LOUISVILLE, KY (WAVE) – As temperatures drop back into the 20s, homeless shelters across Louisville are starting Operation White Flag. Anytime the wind chill gets below 35 degrees, shelters open up their doors to allow everyone in. John Ritchie is homeless, but Sunday night he found a bed at St. Vincent de Paul. “When it gets down cold enough, it could be life or death,” Ritchie said.
“It’s important because it saves lives,” Linda Romine, St. Vincent de Paul’s communications director, said. “White Flag was instituted by theCoalition for the Homeless to prevent homeless people from sleeping on the streets and freezing to death.”
About 30 shelters across the city take part in the program. St. Vincent de Paul brings in an extra 40 mattresses for such nights.
“They come in, they want a warm bed; a warm place to sleep,” Romine said. “They’ve been out in the cold for a long time.”
The Louisville Homeless Coalition says there are more homeless people than shelter beds, meaning many times shelters have to turn people away when White Flag isn’t in effect.
“We’ve made some great strides in reducing homelessness but there are still too many people on the street,” Romine said.

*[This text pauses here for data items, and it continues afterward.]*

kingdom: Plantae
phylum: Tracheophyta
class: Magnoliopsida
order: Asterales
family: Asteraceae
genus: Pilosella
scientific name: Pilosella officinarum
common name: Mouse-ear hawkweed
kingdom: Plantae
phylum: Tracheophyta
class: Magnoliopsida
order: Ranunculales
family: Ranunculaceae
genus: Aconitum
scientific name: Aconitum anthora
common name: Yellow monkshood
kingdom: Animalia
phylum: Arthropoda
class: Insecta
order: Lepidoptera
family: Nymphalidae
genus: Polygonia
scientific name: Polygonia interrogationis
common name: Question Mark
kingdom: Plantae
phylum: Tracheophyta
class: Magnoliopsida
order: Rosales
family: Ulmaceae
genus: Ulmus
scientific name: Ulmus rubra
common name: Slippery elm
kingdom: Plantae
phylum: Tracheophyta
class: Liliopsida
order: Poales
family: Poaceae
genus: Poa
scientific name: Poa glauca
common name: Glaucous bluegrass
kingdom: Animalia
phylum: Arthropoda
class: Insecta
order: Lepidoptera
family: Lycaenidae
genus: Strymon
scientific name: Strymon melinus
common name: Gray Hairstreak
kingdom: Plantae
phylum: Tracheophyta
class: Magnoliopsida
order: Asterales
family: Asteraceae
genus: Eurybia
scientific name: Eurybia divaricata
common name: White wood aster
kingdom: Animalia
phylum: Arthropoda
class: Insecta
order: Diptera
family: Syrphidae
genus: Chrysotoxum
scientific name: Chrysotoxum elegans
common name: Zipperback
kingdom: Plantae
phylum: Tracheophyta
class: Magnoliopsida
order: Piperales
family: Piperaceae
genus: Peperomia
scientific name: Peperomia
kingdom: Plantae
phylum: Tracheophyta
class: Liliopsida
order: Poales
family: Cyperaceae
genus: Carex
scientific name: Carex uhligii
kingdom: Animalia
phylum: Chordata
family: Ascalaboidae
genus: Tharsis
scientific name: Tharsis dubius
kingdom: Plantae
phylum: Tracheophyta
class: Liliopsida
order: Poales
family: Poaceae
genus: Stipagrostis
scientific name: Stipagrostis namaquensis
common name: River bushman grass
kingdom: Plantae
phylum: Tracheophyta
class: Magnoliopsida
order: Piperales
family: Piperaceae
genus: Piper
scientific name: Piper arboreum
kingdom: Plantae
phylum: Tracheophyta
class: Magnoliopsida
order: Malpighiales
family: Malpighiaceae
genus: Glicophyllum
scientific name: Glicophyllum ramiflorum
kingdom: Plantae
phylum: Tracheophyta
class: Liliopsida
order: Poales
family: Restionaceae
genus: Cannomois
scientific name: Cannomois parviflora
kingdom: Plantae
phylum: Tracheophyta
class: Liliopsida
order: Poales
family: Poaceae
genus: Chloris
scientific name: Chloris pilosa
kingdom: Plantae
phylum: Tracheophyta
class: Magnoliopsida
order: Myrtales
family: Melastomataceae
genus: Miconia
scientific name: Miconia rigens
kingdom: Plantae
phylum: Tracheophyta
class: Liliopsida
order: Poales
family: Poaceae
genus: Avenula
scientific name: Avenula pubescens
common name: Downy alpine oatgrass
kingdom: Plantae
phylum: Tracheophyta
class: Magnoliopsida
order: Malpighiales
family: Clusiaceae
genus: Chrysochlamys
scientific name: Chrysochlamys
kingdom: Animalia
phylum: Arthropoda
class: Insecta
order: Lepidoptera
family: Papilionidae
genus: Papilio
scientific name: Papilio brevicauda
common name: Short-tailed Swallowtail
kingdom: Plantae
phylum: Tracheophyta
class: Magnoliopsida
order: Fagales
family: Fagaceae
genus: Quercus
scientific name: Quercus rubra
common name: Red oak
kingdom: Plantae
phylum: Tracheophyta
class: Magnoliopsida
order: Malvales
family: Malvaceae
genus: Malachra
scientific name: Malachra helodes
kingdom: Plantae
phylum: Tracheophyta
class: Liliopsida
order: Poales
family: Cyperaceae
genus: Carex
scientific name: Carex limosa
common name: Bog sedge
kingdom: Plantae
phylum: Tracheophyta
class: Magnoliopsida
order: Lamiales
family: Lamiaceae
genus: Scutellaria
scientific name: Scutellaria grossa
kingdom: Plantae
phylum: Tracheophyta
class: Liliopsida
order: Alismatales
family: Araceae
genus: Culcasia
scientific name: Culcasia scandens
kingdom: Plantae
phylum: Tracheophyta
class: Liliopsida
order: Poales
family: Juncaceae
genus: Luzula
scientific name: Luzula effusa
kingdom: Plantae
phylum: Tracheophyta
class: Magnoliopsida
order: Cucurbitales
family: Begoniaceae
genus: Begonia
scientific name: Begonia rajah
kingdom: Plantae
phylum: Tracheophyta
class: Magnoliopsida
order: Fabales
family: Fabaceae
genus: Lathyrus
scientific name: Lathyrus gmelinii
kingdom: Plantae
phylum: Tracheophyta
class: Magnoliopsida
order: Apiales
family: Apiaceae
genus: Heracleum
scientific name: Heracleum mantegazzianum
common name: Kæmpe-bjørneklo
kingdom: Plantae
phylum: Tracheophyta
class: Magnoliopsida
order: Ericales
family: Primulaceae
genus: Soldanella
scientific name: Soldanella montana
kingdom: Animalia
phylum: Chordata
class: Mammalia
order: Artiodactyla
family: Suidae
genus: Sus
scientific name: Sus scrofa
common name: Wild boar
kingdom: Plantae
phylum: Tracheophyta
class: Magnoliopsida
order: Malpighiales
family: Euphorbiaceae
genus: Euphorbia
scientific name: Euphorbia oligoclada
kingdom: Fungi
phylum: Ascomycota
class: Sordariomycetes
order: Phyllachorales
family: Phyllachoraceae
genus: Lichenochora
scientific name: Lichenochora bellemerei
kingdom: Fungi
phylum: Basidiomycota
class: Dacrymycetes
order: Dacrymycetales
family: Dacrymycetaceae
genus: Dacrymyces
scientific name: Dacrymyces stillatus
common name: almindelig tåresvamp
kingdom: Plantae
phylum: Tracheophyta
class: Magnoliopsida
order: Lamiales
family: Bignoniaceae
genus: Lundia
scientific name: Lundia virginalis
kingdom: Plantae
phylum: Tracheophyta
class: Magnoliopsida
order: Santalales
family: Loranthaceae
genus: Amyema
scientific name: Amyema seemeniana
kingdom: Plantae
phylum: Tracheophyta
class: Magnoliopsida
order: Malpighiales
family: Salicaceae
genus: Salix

The shelter says a new system of people calling ahead to reserve a bed has helped. That way the coalition can tell homeless people which shelters still have mattresses and which ones don’t.
“We are doing a better job, I think, in coordinating with other shelters to try to systematically approach the problem of homelessness,” Romine said.
“If it wasn’t for these places, there’d be a lot more death, people freezing to death or breaking in, sleeping in abandoned buildings,” Ritchie said. “I’m grateful for a place like this.”